Allein schon die Dynamik, mit dem der FC Bayern in den ersten Minuten diese Pokalpartie anging. Nach dem Bundesligaspiel beklagte der Italiener noch eine fehlende "Opferbereitschaft". Diesmal warf sich seine Mannschaft von der ersten Sekunde an in das Duell. "Wir haben viel Druck nach vorne ausgeübt und mit hohem Druck verteidigt sowie vorne sehr gut attackiert, schon am Anfang", meinte Ancelotti später zufrieden. "Schalke konnte gar nichts machen", fasste Robert Lewandowski die erste halbe Stunde flapsiger, aber ebenso präzise zusammen.

"Im Moment läuft es bei vielen Spielern"

Mit einem Pressing wie zu besten Pep-Guardiola-Zeiten zwangen die Münchner Schalke zu Fehlern. Benedikt Höwedes lief vor dem 1:0 durch Lewandowski (3.) am Ball vorbei, beim 2:0 durch Thiago (16.) stimmte die Zuordnung nicht, und vor dem 3:0 - wieder durch Lewandowski (29.) - spielte Max Meyer einen katastrophalen Fehlpass. In der Bundesliga versuchten es die Münchner noch mit einer normalen Ketten-Verteidigung, diesmal liefen sie Schalkes Torwart Ralf Fährmann schon im Vollsprint an. "Bayern war viel stärker als vor drei Wochen", sagte Schalkes Trainer Markus Weinzierl später. "Wir merken gerade, dass es funktioniert. Im Moment läuft es bei vielen Spielern", sagte Manuel Neuer.

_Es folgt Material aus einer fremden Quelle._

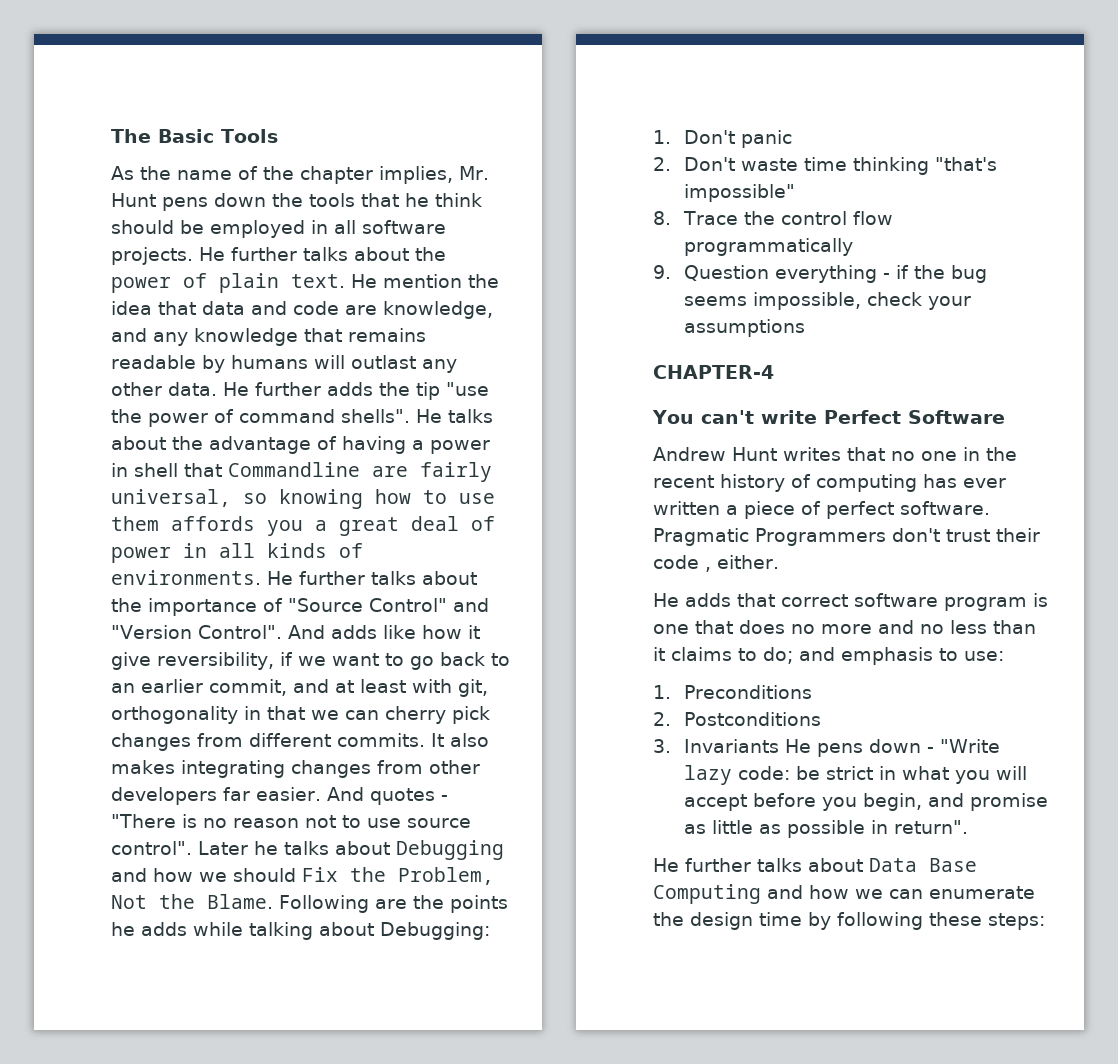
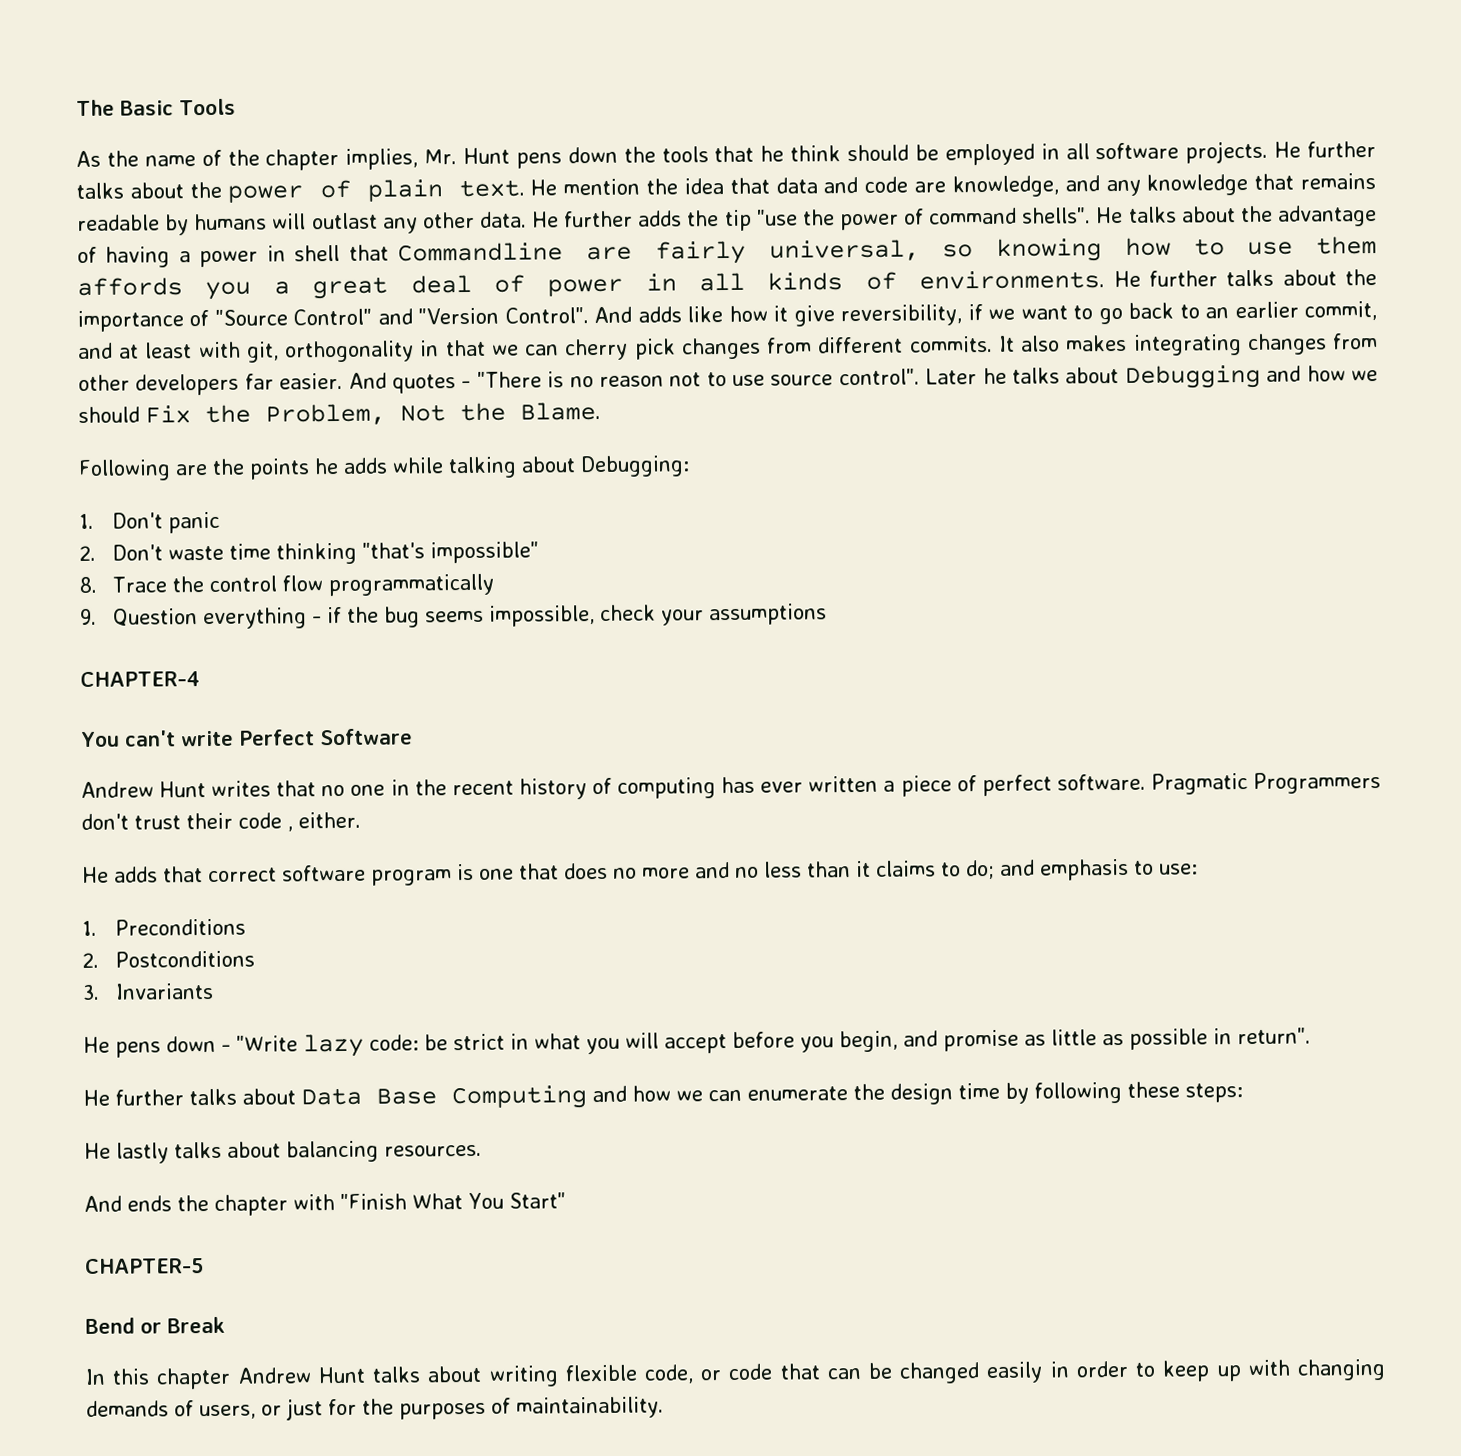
(273, 901) none -> (601, 411) //
(779, 746) none -> (214, 991) //
(1045, 921) none -> [84,1140,482,1164] [84,1192,566,1216] [85,1258,204,1274] [85,1316,225,1334] [85,1358,1386,1390] [86,1396,664,1421] // He lastly talks about balancing resources. // And ends the chapter with "Finish What You Start" // CHAPTER-5 // Bend or Break // In this chapter Andrew Hunt talks about writing flexible code, or code that can be changed easily in order to keep up with changing demands of users, or just for the purposes of maintainability.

Dem konnte man schlecht widersprechen: Franck Ribéry kehrte nach seiner Muskelverletzung furios zurück und bereitete zwei Tore vor, Robert Lewandowski besitzt aktuell ein Selbstvertrauen so groß wie die Zugspitze, Thiago spielt wohl die Saison seines Lebens, und Arjen Robben zeigt, auf welche Geschwindigkeit er seinen Körper immer noch pushen kann, wenn er mal ein paar Wochen unverletzt ist.

Zur Ancelotti-Dynamik kommt das Ancelotti-Glück

Überhaupt: Sollte Jérôme Boateng demnächst zurückkehren und sollte die Gesäßverletzung von Mats Hummels halb so wild sein (wonach es aussieht), hätten die Münchner seit Ur-Zeiten mal wieder keinen einzigen krankgeschriebenen Spieler. Zur Erinnerung: Pep Guardiola hatte vor zwei Jahren im Champions-League-Halbfinale gegen Barcelona kaum elf gesunde Spieler zur Verfügung und musste in der vergangenen Saison über weite Strecken mit der Innenverteidigung Joshua Kimmich/David Alaba spielen.

Selbst bei der Pokal-Auslosung erwischte der FC Bayern die vielleicht bestmögliche Partie fürs Halbfinale. Weil das Spiel Lotte gegen Dortmund abgesagt wurde, steht der Gegner noch nicht fest, aber beide Optionen sind für die Münchner nahezu optimale. Entweder spielen sie gegen einen Drittligisten. Oder sie können den größten Titel-Konkurrenten Borussia Dortmund in einem Heimspiel herausfordern. Zur Ancelotti-Dynamik scheint im Moment auch noch das Ancelotti-Glück zu kommen.